Oh, damn it. I have really messed up my posting schedule. The reasons are:
A) I have been playing old games. I’ve played some Space Marine online, and I don’t have much to say about it. Space Marines shoot Chaos Marines, Chaos Marines shoot Space Marines. I’ve also been grinding achievements on Civilization V, killing Dredmor in Dungeons thereof and Silencing people in the Crusaders.
B) I have been playing uninteresting games. Race for the Galaxy, 7 Signum and Elder Sign have all been new purchases, but they have turned out to be… shallow.

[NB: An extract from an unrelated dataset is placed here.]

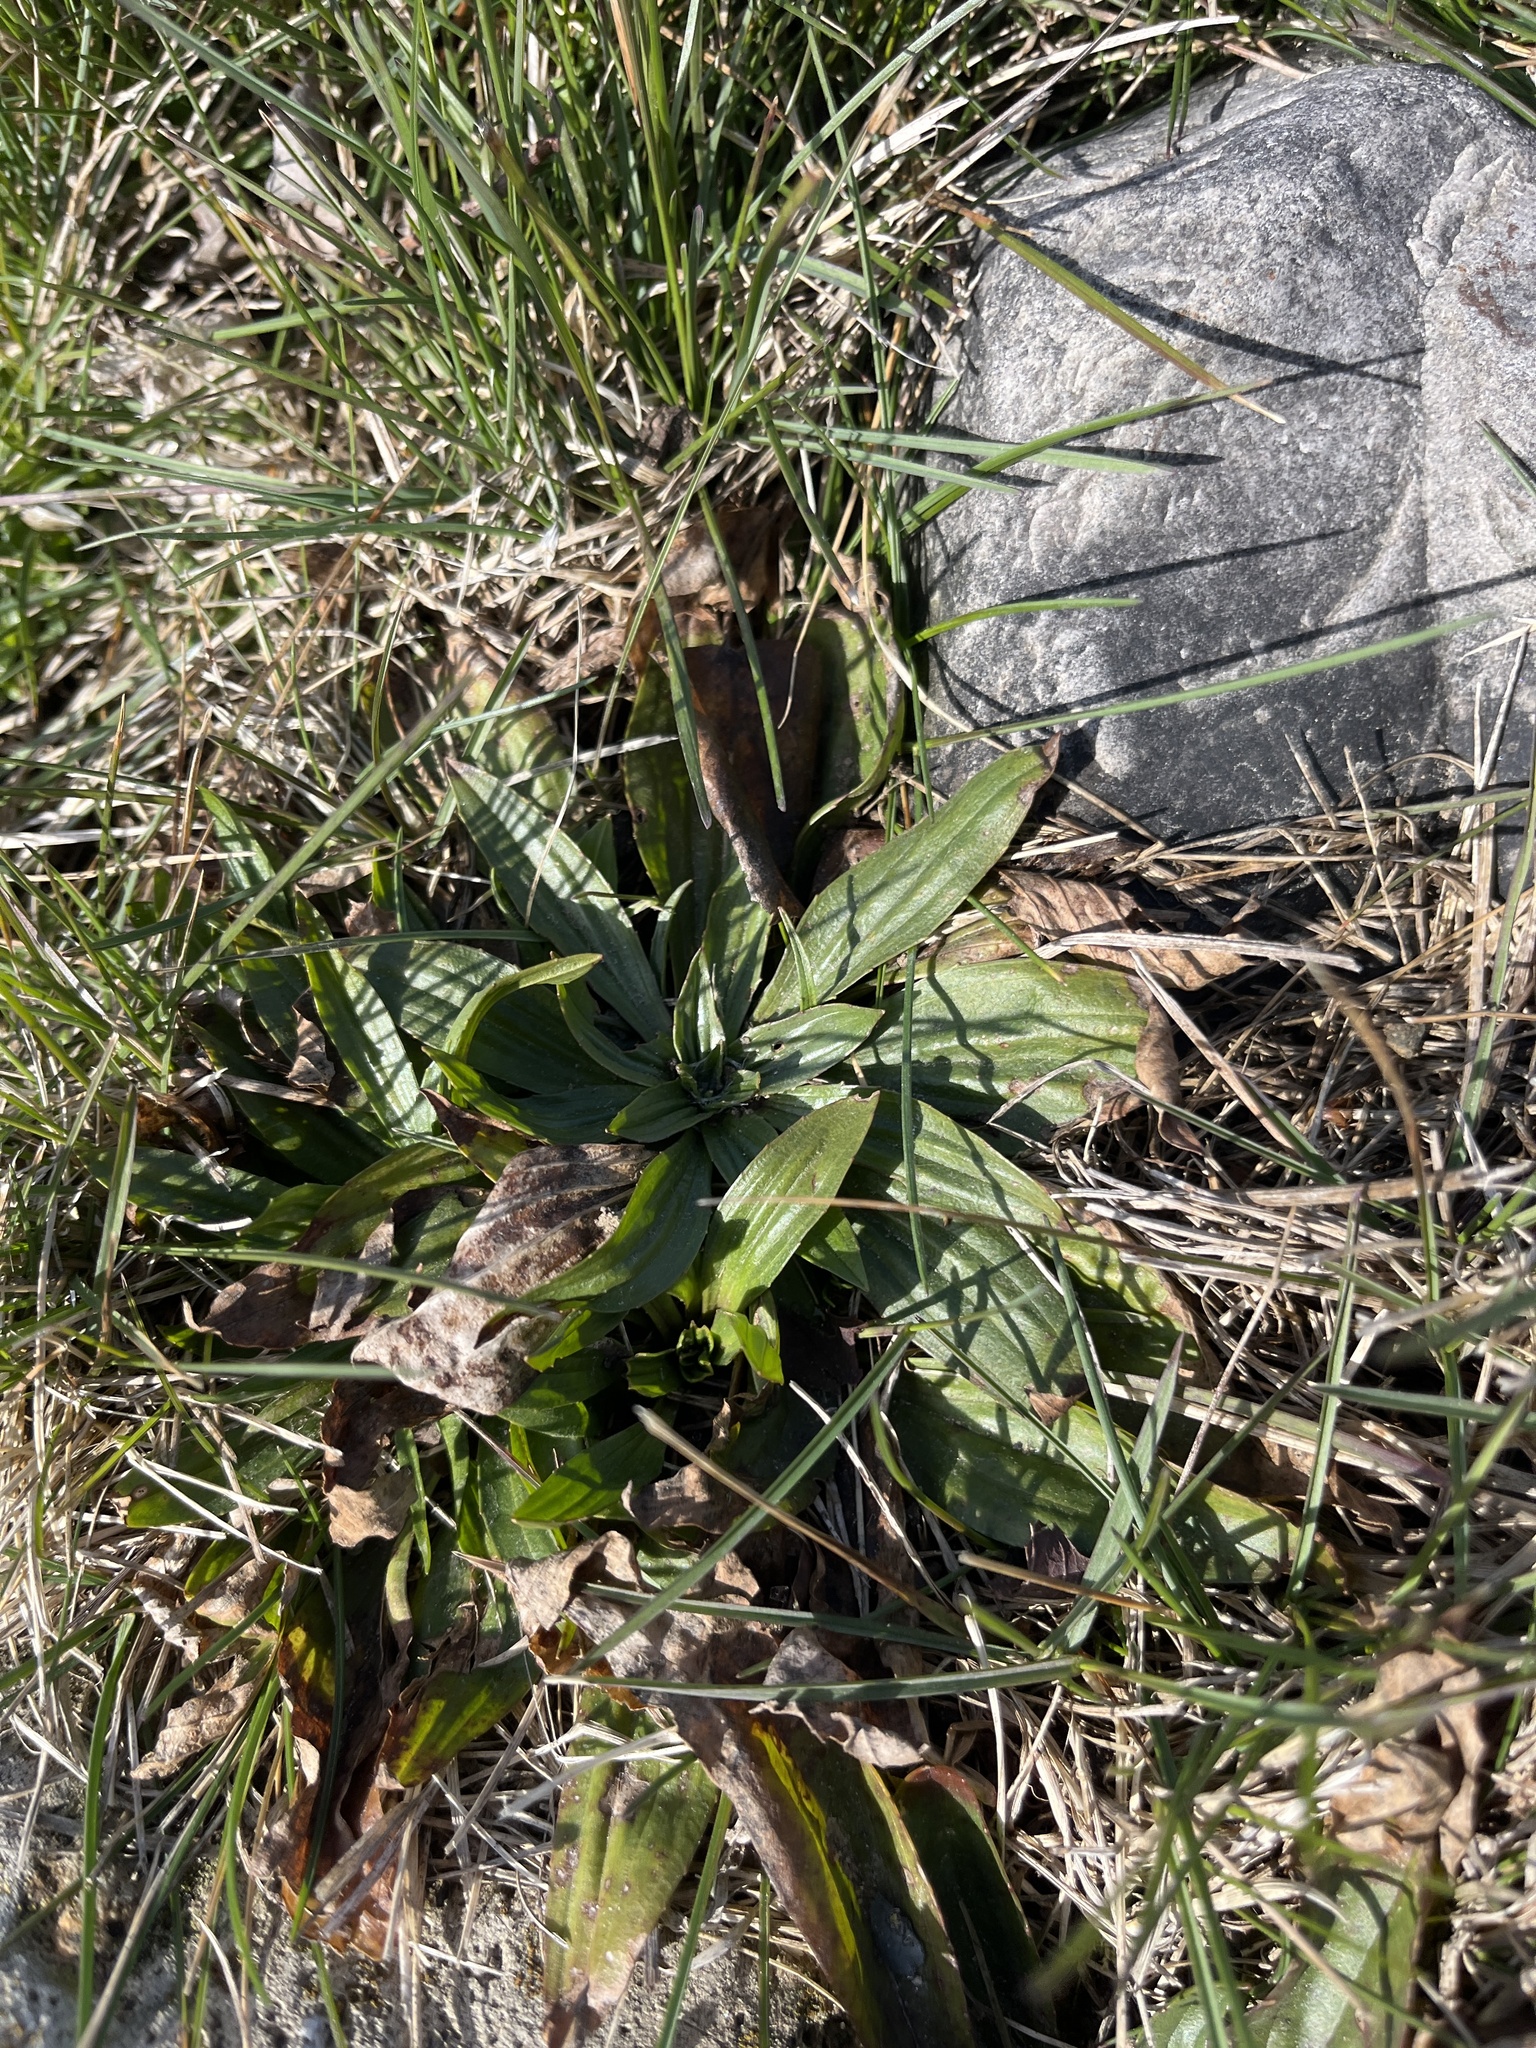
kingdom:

C) I have been preparing for my job.
Regarding the last point, I have some projects underway, but I am unsure whether or not I can openly discuss them. I have had a couple of game-related ideas, but mostly I have presented them to the other team members or mulled over them myself. One of them has already blossomed into a product. But now I have moved to another city, and can begin a new chapter in my life. Expect a more steady post schedule to continue. Here’s one thing that I have pondered to give this post some substance:
I tend to have a terrible relationship with my luck, mostly when I need to roll dice in roleplaying games. Whenever I find myself inspired and describe damn awesome actions, my die results plummet. Case in point: My average result for Acrobatics and Athletics-skills (which were pretty much maxed) was 4 when I played D&D. And usually when the result does not matter (attack against a guy with 1 HP) or when I’m GM:ing, I tend to roll three 20’s in a row. This has given me a very clear perspective for luck-based RPG systems: I dread using them.

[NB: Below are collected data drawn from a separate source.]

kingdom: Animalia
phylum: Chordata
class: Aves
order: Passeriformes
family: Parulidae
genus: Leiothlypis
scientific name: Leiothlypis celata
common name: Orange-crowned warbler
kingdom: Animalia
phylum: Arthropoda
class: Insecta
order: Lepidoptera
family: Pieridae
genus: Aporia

In theory, randomization is good. It levels the playing field somewhat and enables tension; It’s not very exciting to constantly succeed/fail in everything. It gives the ability to try desperate, last-minute ditch attempts, which are all the greater if they succeed. But personally, I find luck-based actions problematic.
You see, flat results create statistical anomalies. In one 10-round D&D encounter the highest number I rolled was 7, and I made about 1.1 attacks per round. Had my compatriots not been as fortune-challenged as I, my character would have certainly died. And dying creates good stories in very limited situations.
At this point I remind readers that the points written in this post only apply to games where there’s a great, heroic story present, like in D&D or Star Wars. In Paranoia, Dark Heresy or other more lethal games dying is an essential part of the game and fits the dark humor/grimdark setting well, and bad luck just creates more funny/appropriate deaths.
An observant reader will notice that A Better Star Wars Roleplaying Game follows a similar TPK-avoidance priciple: Failing does not reduce resources or kill charactes, but instead creates complications. I gave a similar advice to a friend who is GM:ing a roleplaying game for me: Do not kill characters until the final chapter. Here’s some elaboration:
If you have a story that you want the players’ characters to experience, but are unwilling to leave tension-generating die rolling out, you need to have some contingencies to turn failures and deaths into resource losses. Every time the characters fail, it should add to the final, climactic encounter. A simple example is a wound: Instead of dying, a character suffers a grievous wound that will hinder him when he is facing the arch-nemesis in final combat. Instead of coming to a simple dead end when missing an important clue, the characters lose valuable time in the final scramble to re-seal a waking eldritch abomination.
In the climax the whole adventure has been building towards, pull out all stops and inform the players. This will be it, loss or failure. Every success and failure will have had an impact, every lost ally and broken bone will play their part in the villain’s lair inside the supervolcano.
And soon I might design a system to follow these principles. We’ll see.